Miss Marlende turned to her and said, “Start bringing out the packs, please, Emilie. I want to have this over with as soon as possible.”
Emilie nodded, and hurried back into the main cabin.
From the control cabin, Daniel called, “Is everything all right? We can’t see a thing from here!”
She looked to see both Daniel and Seth staring worriedly from their seats at the control console. Efrain peered around the door at her. She called back, “It’s fine! So far. I’m getting the packs.”
She slung two over her shoulders and picked up the other two, then stepped out onto the gallery just as Dr Marlende climbed down the last rung of the ladder onto the deck.
“What did you discover?” Lord Engal demanded.
Dr Marlende rubbed his hands together briskly. “I found the catch to the door and was able to open it slightly. No one seemed to be immediately visible. I was also able to determine that the air inside is breathable.”
“Good,” Lord Engal said, somewhat mollified. He slung the pack Emilie handed him across his back. “That will make this much easier. If the crew is merely incapacitated inside somewhere, we can more easily come to their aid. If the crew has had some misadventure and is dead, it will probably take some time to try to determine how to land the ship.”
“Land it?” The Professor raised her brows. “You’re planning to keep it?”
“If we can find no sign of the crew, what else are we to do?” Lord Engal waved upward at the bulk of the aether-sailer. “We can’t leave it up here! Some brute like Ivers could come and steal it.”
“We could leave it up here,” Miss Marlende countered. She looked up again at the bulk of the craft looming over them. Her brows drew together in concern. “But perhaps it wouldn’t be ideal. If it really has stopped moving, it could disrupt the aether current even further.”

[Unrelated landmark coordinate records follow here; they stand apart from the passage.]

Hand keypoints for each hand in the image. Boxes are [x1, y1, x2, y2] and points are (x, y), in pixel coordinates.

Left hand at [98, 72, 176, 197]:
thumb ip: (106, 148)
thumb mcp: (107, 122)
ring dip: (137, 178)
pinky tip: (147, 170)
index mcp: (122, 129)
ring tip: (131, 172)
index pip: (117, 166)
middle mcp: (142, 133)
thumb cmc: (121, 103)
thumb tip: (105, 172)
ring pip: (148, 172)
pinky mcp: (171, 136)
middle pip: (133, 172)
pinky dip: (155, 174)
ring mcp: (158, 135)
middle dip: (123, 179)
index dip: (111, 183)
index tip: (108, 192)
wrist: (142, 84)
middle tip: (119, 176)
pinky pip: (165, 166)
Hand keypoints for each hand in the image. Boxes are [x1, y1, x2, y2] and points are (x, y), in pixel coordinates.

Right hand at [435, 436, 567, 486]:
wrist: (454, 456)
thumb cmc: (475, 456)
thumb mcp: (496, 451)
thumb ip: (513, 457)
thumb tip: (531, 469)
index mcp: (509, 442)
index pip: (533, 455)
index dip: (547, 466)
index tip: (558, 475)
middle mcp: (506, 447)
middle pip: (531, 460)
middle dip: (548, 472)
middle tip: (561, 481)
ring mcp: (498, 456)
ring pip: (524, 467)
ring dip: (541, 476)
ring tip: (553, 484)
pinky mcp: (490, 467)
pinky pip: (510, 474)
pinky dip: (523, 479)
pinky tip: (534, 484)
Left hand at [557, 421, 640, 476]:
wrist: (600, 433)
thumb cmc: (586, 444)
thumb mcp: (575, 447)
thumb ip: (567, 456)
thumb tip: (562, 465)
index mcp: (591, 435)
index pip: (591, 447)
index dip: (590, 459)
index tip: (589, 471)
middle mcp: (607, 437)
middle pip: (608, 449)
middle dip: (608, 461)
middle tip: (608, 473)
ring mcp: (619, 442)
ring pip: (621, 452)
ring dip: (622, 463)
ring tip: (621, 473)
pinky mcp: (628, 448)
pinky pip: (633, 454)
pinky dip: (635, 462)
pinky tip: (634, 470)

“When I finish my calculations, we’ll know,” the Professor said, somewhat darkly.
They watched while Dr Marlende, Lord Engal, Cobbier, and Mikel got their packs on and readied themselves for the climb. Miss Marlende said, “Just be careful.”

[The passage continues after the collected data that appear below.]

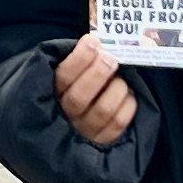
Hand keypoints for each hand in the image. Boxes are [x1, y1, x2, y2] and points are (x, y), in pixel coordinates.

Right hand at [52, 34, 136, 148]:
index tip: (92, 42)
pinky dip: (128, 105)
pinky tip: (128, 94)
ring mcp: (84, 130)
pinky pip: (118, 123)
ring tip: (120, 78)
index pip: (63, 77)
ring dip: (116, 89)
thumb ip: (78, 59)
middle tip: (110, 59)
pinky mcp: (102, 141)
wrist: (74, 117)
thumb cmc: (75, 84)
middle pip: (80, 97)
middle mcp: (66, 115)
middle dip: (98, 73)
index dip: (80, 59)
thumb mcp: (68, 70)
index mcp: (53, 92)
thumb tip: (98, 43)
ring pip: (103, 110)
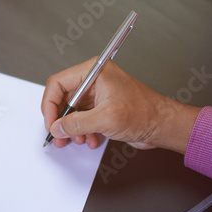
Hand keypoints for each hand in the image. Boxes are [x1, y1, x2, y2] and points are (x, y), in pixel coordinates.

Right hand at [41, 57, 200, 153]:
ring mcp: (96, 95)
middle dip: (60, 120)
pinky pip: (81, 119)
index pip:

Dr Marlende kissed her cheek. “If all goes well, we’ll report within the hour.”
“If all goes well?” Miss Marlende repeated.
“Well, the crew may in fact be alive and aboard and studiously ignoring our attempts to contact them, and may order us – or chase us – off the vessel as soon as they lay eyes on us,” Dr Marlende said. “But somehow, I doubt it.”

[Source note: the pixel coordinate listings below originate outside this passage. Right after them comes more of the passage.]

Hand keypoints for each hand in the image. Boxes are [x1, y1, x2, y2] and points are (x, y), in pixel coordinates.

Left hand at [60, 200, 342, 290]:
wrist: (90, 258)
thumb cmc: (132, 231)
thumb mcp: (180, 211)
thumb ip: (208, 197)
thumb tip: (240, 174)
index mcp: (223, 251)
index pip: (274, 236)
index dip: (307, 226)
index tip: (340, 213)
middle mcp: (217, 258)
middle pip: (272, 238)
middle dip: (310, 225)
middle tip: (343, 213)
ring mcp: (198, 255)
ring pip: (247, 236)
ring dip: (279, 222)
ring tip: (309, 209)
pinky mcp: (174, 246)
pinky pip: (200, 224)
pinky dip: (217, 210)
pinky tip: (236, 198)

Emilie did, too. There was something ominous about the giant aether-sailer’s silence.
Dr Marlende started up the ladder first, followed by Lord Engal, Mikel, and then Cobbier. Emilie and the others watched until they reached the platform and one by one disappeared through the door.
“Are any of them armed?” Professor Abindon asked.
“My father and Lord Engal are, as am I,” Miss Marlende said. “Though it’s more because of the trouble with Lord Ivers than anything we expected to encounter out here.”
“Hmm,” Professor Abindon said, and stepped back into the airship. It was not a very reassuring “hmm”, Emilie thought.